Anasterias rupicola is a species of starfish in the family Asteriidae. It is found in shallow waters in the Southern Ocean and sub-Antarctic Indian Ocean.

== Description ==
Anasterias rupicola is a robust, short-limbed starfish. It is a very slow-growing species and is believed to take about 39 years to reach its maximum size of 11 cm. The aboral or upper surface is ivory white and covered with blunt tubercles in radially arranged rows. The edges of the arms are fringed with short spines. The oral or under surface has the mouth in the centre and several rows of tube feet running down each ray on either side of the brownish ambulacral groove.

== Distribution and habitat ==
Anasterias rupicola is found in the shallow, cold waters on the coasts of various sub-Antarctic islands in the southern Indian Ocean including the Crozet Islands, Kerguelen Islands and Prince Edward Islands. It occurs just below low tide mark and to a depth of about 5 m and favours horizontal ledges in sheltered rocky locations, the underside of boulders and horizontal cracks.

== Reproduction ==
The sexes are separate in Anasterias rupicola and the females brood their young. Reproduction probably does not take place annually as, in a study in the summer of 1980, only 30 brooding individuals were collected out of a total of 1400 females. Up to 350 well-yolked eggs measuring 1.10 to 2.10 mm are found in an egg mass contained in a membrane held by the parent's tube feet near the centre of the oral surface. The eggs, and the juveniles when they hatch, are attached to the membrane by a thread. The eggs are laid in the summer and some of the juveniles are still being brooded nine months later. This parental care may be of particular benefit to this species rather than having planktonic larvae.

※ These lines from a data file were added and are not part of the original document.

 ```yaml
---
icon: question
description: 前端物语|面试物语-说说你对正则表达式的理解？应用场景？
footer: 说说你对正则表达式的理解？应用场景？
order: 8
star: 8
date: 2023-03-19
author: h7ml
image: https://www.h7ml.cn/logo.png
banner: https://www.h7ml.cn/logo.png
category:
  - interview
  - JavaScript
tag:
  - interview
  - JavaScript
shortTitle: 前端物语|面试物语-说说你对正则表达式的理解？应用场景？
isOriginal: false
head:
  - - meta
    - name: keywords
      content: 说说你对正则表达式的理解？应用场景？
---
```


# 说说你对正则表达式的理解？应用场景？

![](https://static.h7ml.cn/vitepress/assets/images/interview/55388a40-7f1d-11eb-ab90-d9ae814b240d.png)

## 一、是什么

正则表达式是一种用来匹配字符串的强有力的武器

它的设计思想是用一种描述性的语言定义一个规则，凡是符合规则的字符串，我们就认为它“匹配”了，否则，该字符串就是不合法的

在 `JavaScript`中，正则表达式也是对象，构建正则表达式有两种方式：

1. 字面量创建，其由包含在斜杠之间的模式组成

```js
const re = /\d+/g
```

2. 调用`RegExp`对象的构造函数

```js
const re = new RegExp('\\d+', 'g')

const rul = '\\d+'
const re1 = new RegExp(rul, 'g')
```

This is because the island groups in which it lives are very isolated and the brooded young will not be dissipated in an inhospitable ocean but will end up in a location already inhabited by starfish and therefore suitable for their development into adults. In contrast to some other species of starfish, the parent continues to feed while brooding the young.

== Ecology ==
Anasterias rupicola is a carnivore. Even juveniles a few millimetres across actively seek out prey. Smaller starfish feed on isopods, pelecypods and chitons. Larger starfish also feed on amphipods, polychaete worms and the limpet Nacella delesserti, which makes up 90% of its diet by mass. The feeding method depends on the relative size of starfish and victim. Small items are swallowed whole but larger items are tackled by the starfish everting its cardiac stomach over the prey and secreting enzymes to start the digestive process. Faster moving prey animals have sometimes been observed to take refuge under a starfish and subsequently been invaginated.

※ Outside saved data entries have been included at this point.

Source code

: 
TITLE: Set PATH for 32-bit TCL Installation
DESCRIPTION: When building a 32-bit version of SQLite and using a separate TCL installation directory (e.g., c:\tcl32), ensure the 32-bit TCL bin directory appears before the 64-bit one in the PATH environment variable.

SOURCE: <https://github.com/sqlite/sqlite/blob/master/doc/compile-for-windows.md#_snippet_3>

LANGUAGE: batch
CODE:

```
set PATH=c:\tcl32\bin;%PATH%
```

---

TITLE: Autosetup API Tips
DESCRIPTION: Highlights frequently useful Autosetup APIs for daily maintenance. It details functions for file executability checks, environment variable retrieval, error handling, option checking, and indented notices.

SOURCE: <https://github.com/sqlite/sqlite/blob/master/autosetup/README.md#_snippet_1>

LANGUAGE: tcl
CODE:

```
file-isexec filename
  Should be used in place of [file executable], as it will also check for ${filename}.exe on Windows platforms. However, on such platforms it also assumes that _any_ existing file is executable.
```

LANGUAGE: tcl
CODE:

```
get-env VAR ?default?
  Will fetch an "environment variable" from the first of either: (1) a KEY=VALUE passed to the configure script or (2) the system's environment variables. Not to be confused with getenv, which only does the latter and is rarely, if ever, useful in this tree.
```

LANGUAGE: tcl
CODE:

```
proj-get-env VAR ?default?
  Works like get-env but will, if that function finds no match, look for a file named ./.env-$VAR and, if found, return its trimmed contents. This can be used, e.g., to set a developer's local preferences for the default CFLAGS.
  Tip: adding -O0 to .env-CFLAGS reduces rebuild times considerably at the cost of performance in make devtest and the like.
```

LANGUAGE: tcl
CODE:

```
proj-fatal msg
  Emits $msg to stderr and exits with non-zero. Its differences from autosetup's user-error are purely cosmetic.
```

In the Prince Edward Islands, Anasterias rupicola is the dominant invertebrate predator but it is itself sometimes eaten by seabirds such as the lesser sheathbill (Chionis minor) and the kelp gull (Larus dominicanus).

On the sub-Arctic Marion Island, Nacella delesserti and Anasterias rupicola are the two dominant members of the inshore community. When it reaches a size of about 6 cm long, the limpet is too large for even the largest individual starfish to tackle. Under these circumstances, the starfish adopt a co-operative strategy. If a limpet fleeing from an attacker finds its path blocked by other starfish and has nowhere to which to retreat, it may be overwhelmed. Groups of up to fourteen starfish have been observed feeding on a single large limpet, each with part of their everted stomach inserted under its rim. Some feeding groups of smaller starfish act co-operatively to attack a limpet even though individually they are incapable of preying on limpets of this size. This is advantageous for these small starfish because the limpet is much the commonest available prey species in terms of biomass.